J’ai envie de leur demander quelle était, selon eux, la réaction « proportionnée » dès lors que l’auteur de ce type de déclarations et des frappes qui les accompagnent est, de notoriété publique, inspiré, financé, armé par un pays dont le président n’a jamais fait mystère de sa double détermination à se doter de l’arme atomique et, avec ou sans celle-ci, à rayer de la carte un Etat hébreu intrinsèquement pervers et criminel.
J’ai envie de leur demander encore comment il était possible de bâtir une riposte qui eût épargné un Liban redevenu, pour son malheur, l’otage d’idéologues et de chefs de guerre irresponsables qui n’ont eu de cesse que d’y construire, en contradiction flagrante avec sa culture, son génie, ses traditions de tolérance, de cosmopolitisme et de paix, un Etat dans l’Etat qui est, d’abord, un Etat terroriste et qui menace toute la région ainsi que, naturellement, les Libanais eux-mêmes – j’ai envie de leur demander, oui, comment l’on pouvait éviter d’intervenir au Liban dès lors que le gouvernement de celui-ci compte plusieurs ministres Hezbollah ; que son président, Emile Lahoud, affirme, chaque fois qu’il en a l’occasion, sa solidarité de principe avec les objectifs et la cause du Hezbollah; que ses routes servent à acheminer roquettes, lance-missiles et transports de troupe vers les lignes de front et les fortins tenus par le Hezbollah ; et que c’est à partir des stations radar de ses aéroports et, notamment, de celui de Beyrouth que l’on localise les cibles maritimes israéliennes que vont, comme la semaine dernière, toucher les batteries Hezbollah.
Et puis, « disproportion » pour « disproportion », comment esquiver, pour finir, la vraie, la seule, question qui vaille et qui est de savoir où sont, aujourd’hui, les progrès concrets de l’esprit de modération et de mesure que chacun appelle de ses vœux : chez les Israéliens, qui, sans être, loin s’en faut, des anges, se sont retirés du Liban il y a six ans, de Gaza il y a six mois et sont prêts, dans une large majorité, dût-il leur en coûter, comme en ce moment, des avalanches de bombes sur leurs villes et villages, à se retirer de Cisjordanie pour voir s’y installer l’Etat palestinien en formation – ou chez des fous de Dieu qui se moquent comme d’une guigne de voir se former quelque Etat palestinien que ce soit et n’ont, en réalité, d’autre souci que de voir Israël disparaître ?

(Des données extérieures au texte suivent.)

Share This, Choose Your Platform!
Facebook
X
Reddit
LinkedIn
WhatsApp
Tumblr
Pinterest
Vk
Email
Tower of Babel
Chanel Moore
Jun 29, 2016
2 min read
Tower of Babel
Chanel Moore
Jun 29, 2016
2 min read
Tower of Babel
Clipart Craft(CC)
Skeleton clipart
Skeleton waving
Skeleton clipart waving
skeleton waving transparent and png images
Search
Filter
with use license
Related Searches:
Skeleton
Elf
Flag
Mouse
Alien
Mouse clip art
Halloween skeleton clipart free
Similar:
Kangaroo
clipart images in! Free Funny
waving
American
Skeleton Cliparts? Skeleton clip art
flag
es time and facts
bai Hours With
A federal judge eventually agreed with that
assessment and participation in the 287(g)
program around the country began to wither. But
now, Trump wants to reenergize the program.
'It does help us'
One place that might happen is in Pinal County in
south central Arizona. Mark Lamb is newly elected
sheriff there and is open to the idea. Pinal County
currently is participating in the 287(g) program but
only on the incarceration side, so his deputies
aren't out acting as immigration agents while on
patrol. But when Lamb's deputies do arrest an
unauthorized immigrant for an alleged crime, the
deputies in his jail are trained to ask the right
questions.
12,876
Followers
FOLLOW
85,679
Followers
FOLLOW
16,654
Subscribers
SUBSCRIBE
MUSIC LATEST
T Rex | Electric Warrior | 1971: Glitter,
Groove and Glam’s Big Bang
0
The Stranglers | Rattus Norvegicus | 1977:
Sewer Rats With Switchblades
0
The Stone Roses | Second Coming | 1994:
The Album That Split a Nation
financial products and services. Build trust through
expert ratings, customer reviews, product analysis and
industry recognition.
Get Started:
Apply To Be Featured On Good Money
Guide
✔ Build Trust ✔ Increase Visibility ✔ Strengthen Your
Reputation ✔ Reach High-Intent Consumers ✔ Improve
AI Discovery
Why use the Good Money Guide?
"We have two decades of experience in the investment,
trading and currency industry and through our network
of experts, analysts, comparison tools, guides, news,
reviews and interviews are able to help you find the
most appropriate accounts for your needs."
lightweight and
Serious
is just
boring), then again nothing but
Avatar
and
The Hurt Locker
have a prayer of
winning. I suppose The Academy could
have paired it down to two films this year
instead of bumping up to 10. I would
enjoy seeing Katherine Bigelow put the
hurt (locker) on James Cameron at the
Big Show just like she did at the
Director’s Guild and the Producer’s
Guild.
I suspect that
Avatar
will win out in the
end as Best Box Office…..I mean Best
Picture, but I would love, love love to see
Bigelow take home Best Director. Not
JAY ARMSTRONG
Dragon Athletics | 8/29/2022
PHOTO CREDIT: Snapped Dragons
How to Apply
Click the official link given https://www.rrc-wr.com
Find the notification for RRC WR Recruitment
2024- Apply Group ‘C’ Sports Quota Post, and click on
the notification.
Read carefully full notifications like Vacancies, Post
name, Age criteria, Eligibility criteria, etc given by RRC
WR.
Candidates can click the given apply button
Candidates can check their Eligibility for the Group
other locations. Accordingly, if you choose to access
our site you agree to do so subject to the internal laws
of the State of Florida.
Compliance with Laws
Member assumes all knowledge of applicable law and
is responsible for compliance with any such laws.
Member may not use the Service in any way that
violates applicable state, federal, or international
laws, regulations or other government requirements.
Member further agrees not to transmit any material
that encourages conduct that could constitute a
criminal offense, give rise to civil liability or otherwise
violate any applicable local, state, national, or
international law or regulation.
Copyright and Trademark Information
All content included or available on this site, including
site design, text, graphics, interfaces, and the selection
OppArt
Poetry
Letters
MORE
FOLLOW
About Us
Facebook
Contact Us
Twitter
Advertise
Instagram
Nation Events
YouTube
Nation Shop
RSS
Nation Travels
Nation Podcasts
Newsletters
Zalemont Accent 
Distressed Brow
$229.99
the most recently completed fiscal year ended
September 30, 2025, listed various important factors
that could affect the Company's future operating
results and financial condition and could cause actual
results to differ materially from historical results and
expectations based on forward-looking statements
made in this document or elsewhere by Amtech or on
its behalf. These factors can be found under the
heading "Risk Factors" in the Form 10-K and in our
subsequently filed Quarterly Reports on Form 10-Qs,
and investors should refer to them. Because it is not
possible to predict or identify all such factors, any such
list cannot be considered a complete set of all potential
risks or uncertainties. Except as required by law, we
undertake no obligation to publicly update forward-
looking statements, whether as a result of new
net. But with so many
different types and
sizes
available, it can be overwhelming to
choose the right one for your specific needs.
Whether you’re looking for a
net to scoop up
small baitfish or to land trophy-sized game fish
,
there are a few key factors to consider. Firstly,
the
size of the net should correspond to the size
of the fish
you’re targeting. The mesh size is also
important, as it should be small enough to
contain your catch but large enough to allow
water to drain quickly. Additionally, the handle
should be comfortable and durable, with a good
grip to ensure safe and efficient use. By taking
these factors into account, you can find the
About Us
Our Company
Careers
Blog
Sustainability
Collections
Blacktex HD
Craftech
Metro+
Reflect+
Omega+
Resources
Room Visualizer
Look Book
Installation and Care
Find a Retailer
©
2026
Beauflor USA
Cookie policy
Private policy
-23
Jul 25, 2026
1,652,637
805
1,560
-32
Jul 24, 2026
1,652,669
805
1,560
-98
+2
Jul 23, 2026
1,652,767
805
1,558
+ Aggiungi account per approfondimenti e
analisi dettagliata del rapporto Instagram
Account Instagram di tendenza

Car là est bien la ligne de partage.
Et tel est l’enjeu, le seul enjeu, d’une guerre presque plus radicale, en ce sens, que ne le furent les guerres israélo-arabes précédentes.
D’un côté, les partisans de la cohabitation de deux peuples apprenant, avec le temps, sans illusions ni angélisme, à négocier, faire la paix, puis peut-être, un jour, s’entendre et s’aimer : ce sont, en Palestine, les amis de Mahmoud Abbas ; c’est, dans le monde arabe en général, un nombre croissant de dirigeants et de représentants de l’opinion éclairée ; et c’est l’essentiel, droite et gauche confondues, d’une population d’Israël qui a fini par comprendre qu’il n’y a pas d’autre voie, à terme, que celle du partage de la terre.
Et, de l’autre, les jusqu’au-boutistes d’une cause qui n’a plus qu’un très lointain rapport, et avec la cause nationale palestinienne, et avec la souffrance qui la soutient : c’est, à Gaza, le Hamas de Khaled Mechaal et c’est, ici, au Liban, le Hezbollah – ces deux piliers d’un fascislamisme dont on ne répétera jamais assez que les marionnettistes se cachent à Damas et, surtout à Téhéran et dont les responsables sur le terrain sont visiblement prêts, si la victoire finale est à ce prix, à se battre jusqu’au dernier Libanais, Palestinien et, bien sûr, Juif.